• [Document passage]
###
It is so easy to get into that mindset of tallying up all your efforts, successes, and failures when it comes to this kind of effort. But, as it did before, that mindset leads to burn-out. While guilt is  a great motivator for change, too much of it is ultimately counterintuitive. 

Sustainability is not a competition, it’s a state of life. 

One of resiliency and fortitude, resourcefulness and intentionality. The biggest change that has occurred is not my opinion on whether I should be sustainable or not but how I go about that and why. 

My ‘How’ and ‘Why’

Fear, eco-guilt, different adversities in life may alter living sustainably being a goal: money, time, and resources are some of the main things that can keep someone from making environmental stewardship a priority. What if I told you that making and keeping it a priority would completely change, not only our personal lives, but our culture as a whole? And for the better?

Enter: intentional living. I love this term so much, and I do because it truly gets to the heart of the matter. Everyone’s journey to living more sustainably is going to be different, some more smoothly than others. When we put the focus on the effort to try and be more mindful of our decisions and the impact it has on the world and other people, I think it will hit home for people more than just talking about Global Warming or Sustainability – especially since, unfortunately, we live in a world where those two terms have been heavily politicized. 

Is it possible to say you lived a life completely zero-waste? No.
###
• [Material provided]
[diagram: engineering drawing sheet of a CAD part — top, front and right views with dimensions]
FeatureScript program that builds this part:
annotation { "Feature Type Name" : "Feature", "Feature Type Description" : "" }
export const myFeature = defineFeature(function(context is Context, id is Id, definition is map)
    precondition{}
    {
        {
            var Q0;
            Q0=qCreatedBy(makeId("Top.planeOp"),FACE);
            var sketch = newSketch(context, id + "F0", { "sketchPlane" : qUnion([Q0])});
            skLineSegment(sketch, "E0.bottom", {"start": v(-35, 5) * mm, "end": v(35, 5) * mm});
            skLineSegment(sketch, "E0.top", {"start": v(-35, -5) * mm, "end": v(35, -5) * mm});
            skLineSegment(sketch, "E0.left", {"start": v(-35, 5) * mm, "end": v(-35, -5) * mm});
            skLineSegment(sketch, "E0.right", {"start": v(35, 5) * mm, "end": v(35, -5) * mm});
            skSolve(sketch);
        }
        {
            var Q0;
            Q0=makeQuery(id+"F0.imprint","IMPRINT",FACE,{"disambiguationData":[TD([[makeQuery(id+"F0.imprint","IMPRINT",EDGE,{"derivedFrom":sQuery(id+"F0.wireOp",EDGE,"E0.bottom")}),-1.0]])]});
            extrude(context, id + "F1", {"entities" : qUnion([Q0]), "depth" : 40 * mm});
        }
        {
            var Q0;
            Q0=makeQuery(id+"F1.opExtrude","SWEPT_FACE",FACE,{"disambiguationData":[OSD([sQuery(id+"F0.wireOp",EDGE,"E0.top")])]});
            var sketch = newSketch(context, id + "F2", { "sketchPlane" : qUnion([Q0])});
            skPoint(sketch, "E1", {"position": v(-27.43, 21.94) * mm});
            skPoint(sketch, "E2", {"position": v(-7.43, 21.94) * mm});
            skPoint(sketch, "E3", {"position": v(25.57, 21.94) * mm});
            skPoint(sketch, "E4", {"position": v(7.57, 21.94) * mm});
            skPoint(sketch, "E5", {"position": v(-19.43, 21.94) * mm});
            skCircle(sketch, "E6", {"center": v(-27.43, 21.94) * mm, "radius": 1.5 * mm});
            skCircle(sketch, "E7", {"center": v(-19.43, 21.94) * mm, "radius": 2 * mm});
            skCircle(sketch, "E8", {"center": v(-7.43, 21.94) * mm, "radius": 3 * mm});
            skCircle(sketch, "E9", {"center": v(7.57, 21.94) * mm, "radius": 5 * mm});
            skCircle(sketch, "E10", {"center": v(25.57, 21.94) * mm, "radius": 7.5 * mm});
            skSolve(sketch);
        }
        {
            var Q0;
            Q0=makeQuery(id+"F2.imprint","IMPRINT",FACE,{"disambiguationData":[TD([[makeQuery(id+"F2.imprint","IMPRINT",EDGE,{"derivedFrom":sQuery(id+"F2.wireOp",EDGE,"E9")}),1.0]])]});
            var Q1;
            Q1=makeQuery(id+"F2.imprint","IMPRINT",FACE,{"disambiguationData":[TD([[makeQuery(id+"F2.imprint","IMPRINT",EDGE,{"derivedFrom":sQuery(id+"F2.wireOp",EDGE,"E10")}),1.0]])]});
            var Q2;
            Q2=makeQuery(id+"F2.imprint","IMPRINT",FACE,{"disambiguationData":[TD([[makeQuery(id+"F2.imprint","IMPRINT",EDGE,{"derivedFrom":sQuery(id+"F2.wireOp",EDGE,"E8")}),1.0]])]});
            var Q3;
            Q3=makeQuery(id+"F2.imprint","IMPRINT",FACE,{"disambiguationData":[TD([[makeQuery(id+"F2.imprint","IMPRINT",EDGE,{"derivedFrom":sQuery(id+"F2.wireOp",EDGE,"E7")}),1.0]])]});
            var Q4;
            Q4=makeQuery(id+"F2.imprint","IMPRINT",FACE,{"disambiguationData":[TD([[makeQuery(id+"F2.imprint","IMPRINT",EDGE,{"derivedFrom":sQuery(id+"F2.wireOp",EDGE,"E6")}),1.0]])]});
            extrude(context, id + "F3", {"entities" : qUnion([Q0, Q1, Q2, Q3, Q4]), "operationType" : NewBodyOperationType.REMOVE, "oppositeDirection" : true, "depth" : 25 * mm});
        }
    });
###
• [Work instructions]
1. In the passage on sustainable living, swap "resiliency" for "resilience" and write out the stretch from "Sustainability is not" through "that and why.".
2. Answer these questions from the passage on sustainable living.
(a) What does the mindset of tallying up efforts, successes, and failures lead to?
(b) Which three things are named as main things that can keep someone from making environmental stewardship a priority?
(c) Which two terms does the passage say have been heavily politicized?
The listing comes from a different source than the passage on sustainable living.

• [Replies]
1.
Sustainability is not a competition, it’s a state of life. 

One of resilience and fortitude, resourcefulness and intentionality. The biggest change that has occurred is not my opinion on whether I should be sustainable or not but how I go about that and why.

2.
(a) Burn-out.
(b) Money, time, and resources.
(c) Global Warming and Sustainability.